Before completing the Emperor’s domestic chronicle of more recent years, a few lines may be devoted to the role in which he has last appeared before the public—that of farmer. On February 12, 1913, he attended a meeting of the German Agricultural Council in Berlin, and with only a few statistical notes to help him narrated in lively and amusing fashion his experiences as owner of a farm, the management of which he has been personally supervising since 1898. The farm is part of the Cadinen Estate, bequeathed to him by an admirer and universally known for the majolica ware made out of the clay found on the property. The Emperor was able to show that he had achieved remarkable success with his farm, and particularly with a fine species of bull, Bos indicus major, he maintained on it. A year or two before, at a similar meeting, when speaking of the same breed of bull, he caused much hilarity among the military portion of his audience by jokingly remarking that it had “nothing to do with the General Staff.” On the present occasion he also caused laughter by recounting how he had “fired,” to use an American expression exactly equivalent to the German word employed by the Emperor, a tenant who “wasn’t any use.” The Emperor, however, would, as it turned out, have done better by not mentioning the incident, for the Supreme Court at Leipzig a few days subsequently quashed the Emperor’s order of ejectment on the tenant and condemned him to pay all the costs in the case. The role of farmer, it may be added, is one which, had he been born a country gentleman like Bismarck, the Emperor would have filled with complete success. But in what role would he not have done well?

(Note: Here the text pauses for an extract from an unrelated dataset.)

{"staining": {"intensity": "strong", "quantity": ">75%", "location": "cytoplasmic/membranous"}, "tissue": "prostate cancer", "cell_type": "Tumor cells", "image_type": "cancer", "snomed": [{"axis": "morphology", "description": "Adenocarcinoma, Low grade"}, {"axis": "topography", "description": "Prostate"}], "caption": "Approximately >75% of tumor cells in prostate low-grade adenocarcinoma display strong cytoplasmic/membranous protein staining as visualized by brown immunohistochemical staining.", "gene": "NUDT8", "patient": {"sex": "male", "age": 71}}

Foreign politics everywhere for the last three or four years have been full of incident, outcry, and bloodshed. The state of things, indeed, prevailing in the world for some time past is extraordinary. A visitant from another planet would imagine that normal peace and abnormal war had changed places, and that civilized mankind now regard peace as an interlude of war, not war as an interlude of peace. He would be wrong, of course, but the race in armament, which threatens to leave the nations taking part in it financially breathless and exhausted, might easily lead him astray. On some of the situations with which these politics are concerned we may briefly touch.

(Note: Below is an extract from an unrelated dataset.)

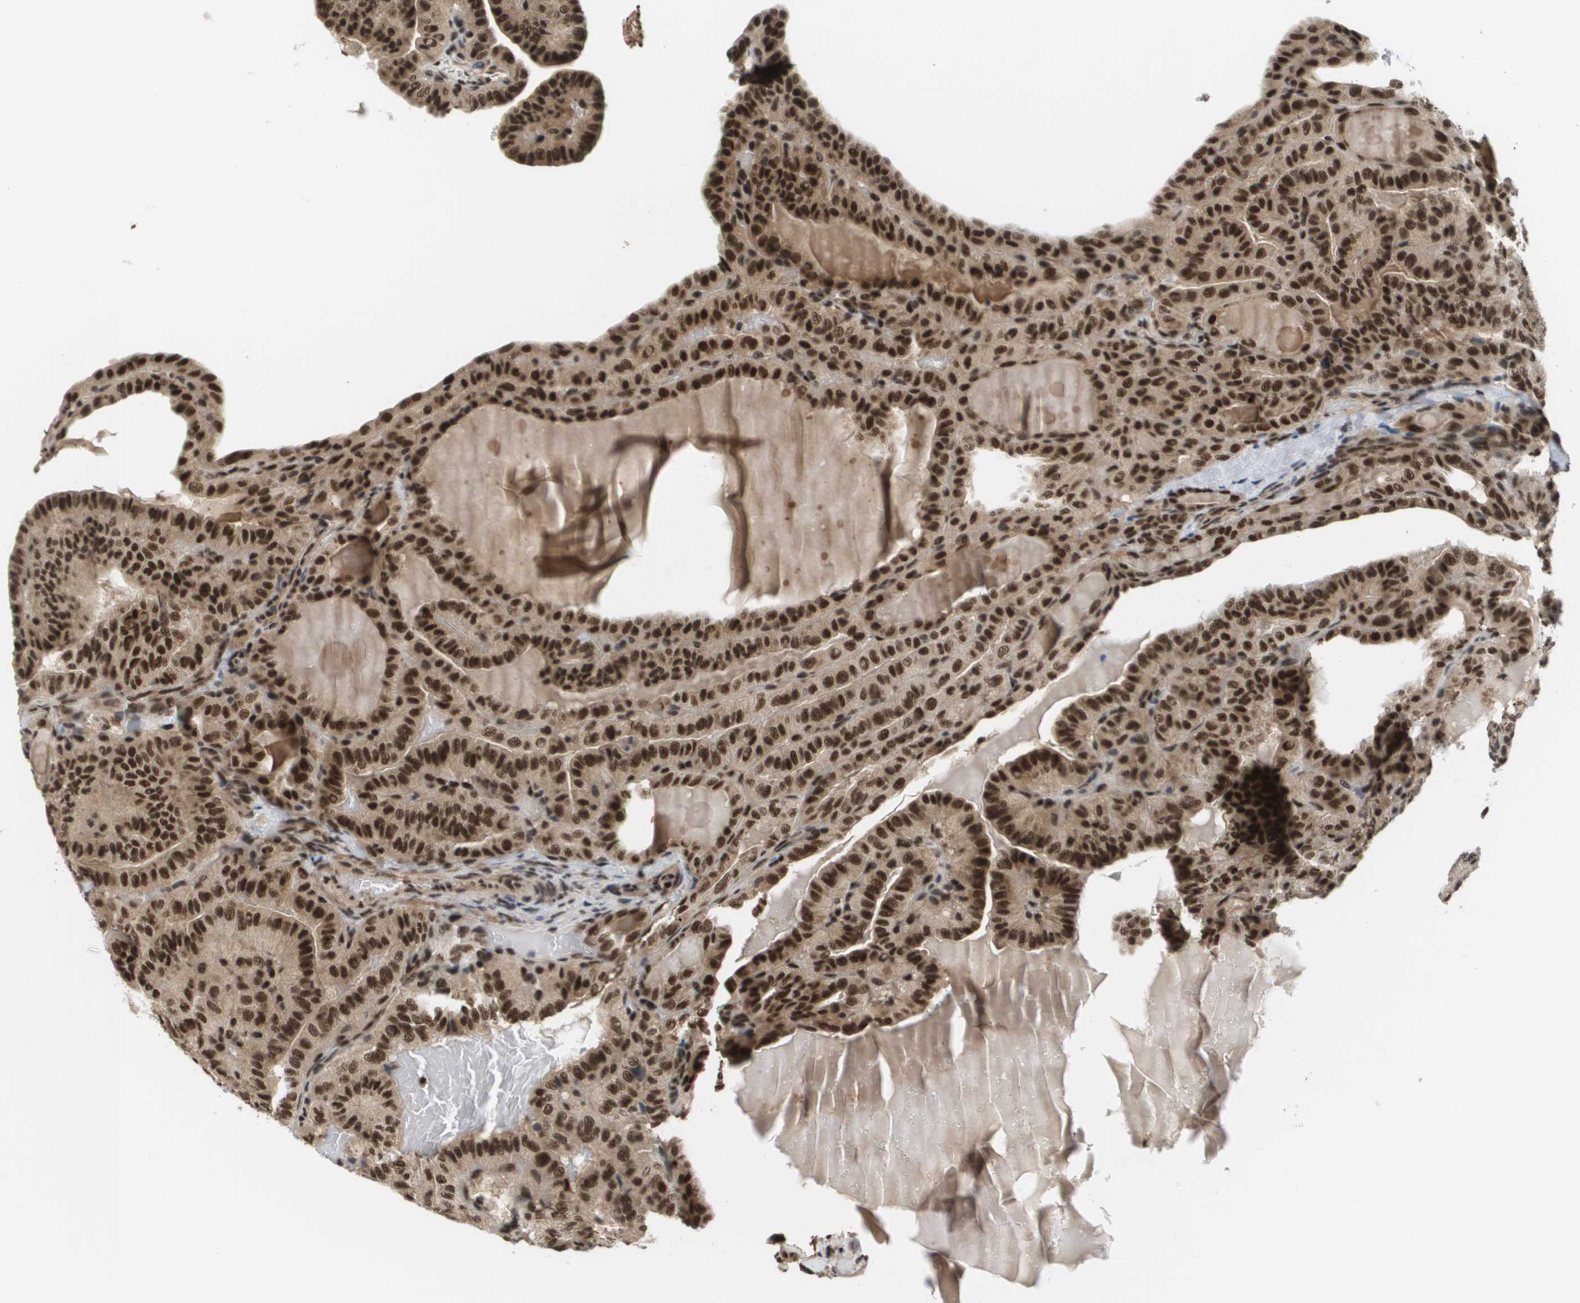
{"staining": {"intensity": "strong", "quantity": ">75%", "location": "cytoplasmic/membranous,nuclear"}, "tissue": "thyroid cancer", "cell_type": "Tumor cells", "image_type": "cancer", "snomed": [{"axis": "morphology", "description": "Papillary adenocarcinoma, NOS"}, {"axis": "topography", "description": "Thyroid gland"}], "caption": "Papillary adenocarcinoma (thyroid) stained with a protein marker exhibits strong staining in tumor cells.", "gene": "PRCC", "patient": {"sex": "male", "age": 77}}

For the last three or four years the dominant note in the music of what is called the European Concert, taking Europe for the moment to include Great Britain, has been the state of Anglo-German relations. There have been times, as has been seen, when public feeling in both England and Germany was strongly antagonized, but all through the period there has been evident a desire on the part of both Governments to adopt a mutually conciliatory attitude, and if the war in the Balkans does not lead to a general international conflagration, which at present appears improbable, the two countries may arrive at a permanent understanding.